9. It is not appropriate that the treating doctor should be the decision-maker. That role places the doctor in a position of unacceptable ethical conflict, and threatens the therapeutic relationship.
10. If the treating doctor identifies that a patient is so medically impaired as to constitute a high risk to the community, and that the patient's judgment is impaired to a degree that the patient is likely to continue driving despite that incapacity, it is acceptable that the doctor notify the licencing authority of the patient's medical impairment. Such disclosure should be subject to statutory protection against legal consequences of unauthorized disclosure of confidential information. The decision to disclose such information should remain solely within the doctor's discretion. The doctor should be protected in law from any penalty arising from a decision to not voluntarily disclose confidential medical information. It is not acceptable that disclosure of that information should be mandatory under any law.

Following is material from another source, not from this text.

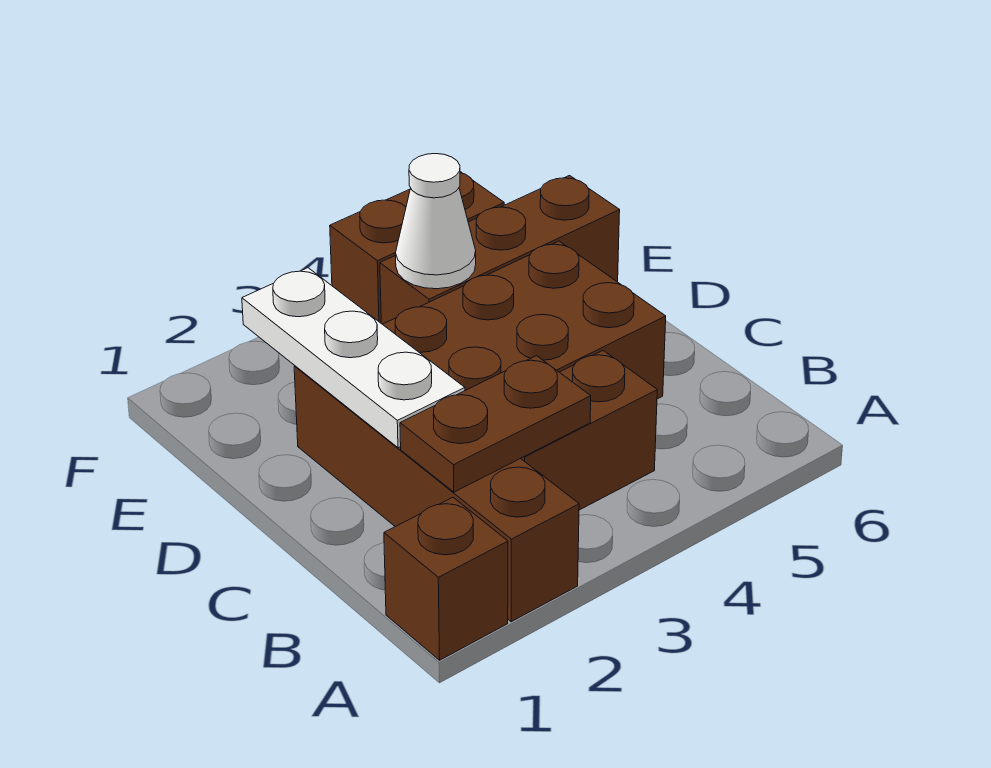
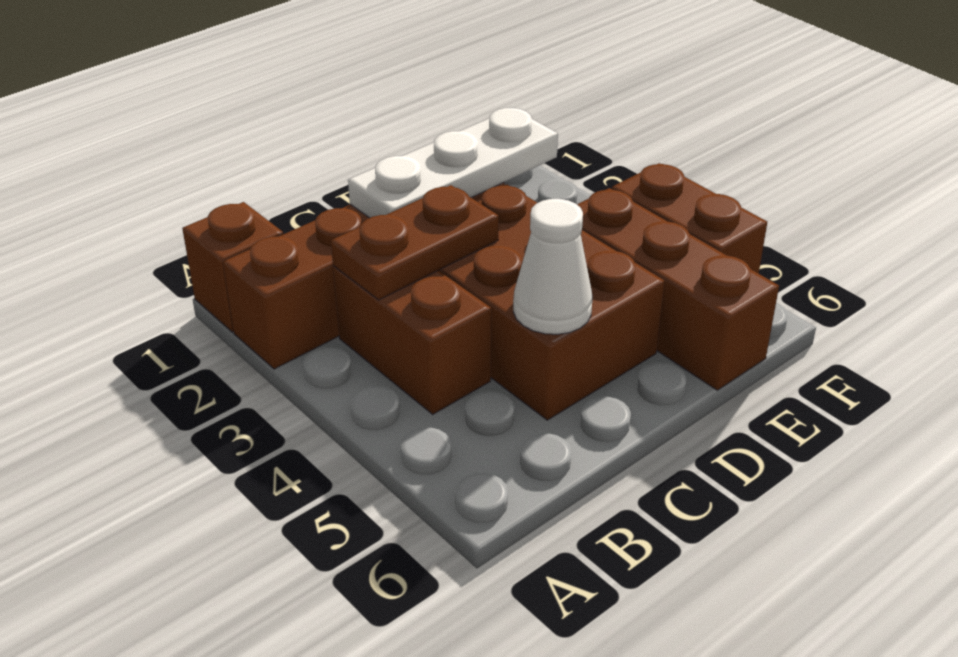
brown plate B2:B3 level 2 -> brown plate B3:C3 level 2
white cone E4 level 2 -> white cone C5 level 2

11. Assessment of fitness to drive for commercial vehicles requires assessment of the medical conditions by a medical practitioner, but the decision on fitness to drive should be made by the licensing authority and not by the medical practitioner caring for the patient.
12. Medical assessment for fitness to drive needs to be available independently of the patient's normal practitioner(s) to avoid the conflict situation of the caring practitioner also having to adjudicate on fitness to drive. This becomes very important for drivers of commercial vehicles, when the patient lacks insight or has a dementing process, and when the patient may withhold important clinical information in order to obtain their licence e.g. diabetics having hypoglycaemic events, epileptics having seizures.
13. Currently, in some Australian jurisdictions it is a mandatory requirement that doctors inform appropriate authorities if they consider a person unfit to drive. The AMA believes that this should not be a mandatory requirement in any Australian jurisdiction.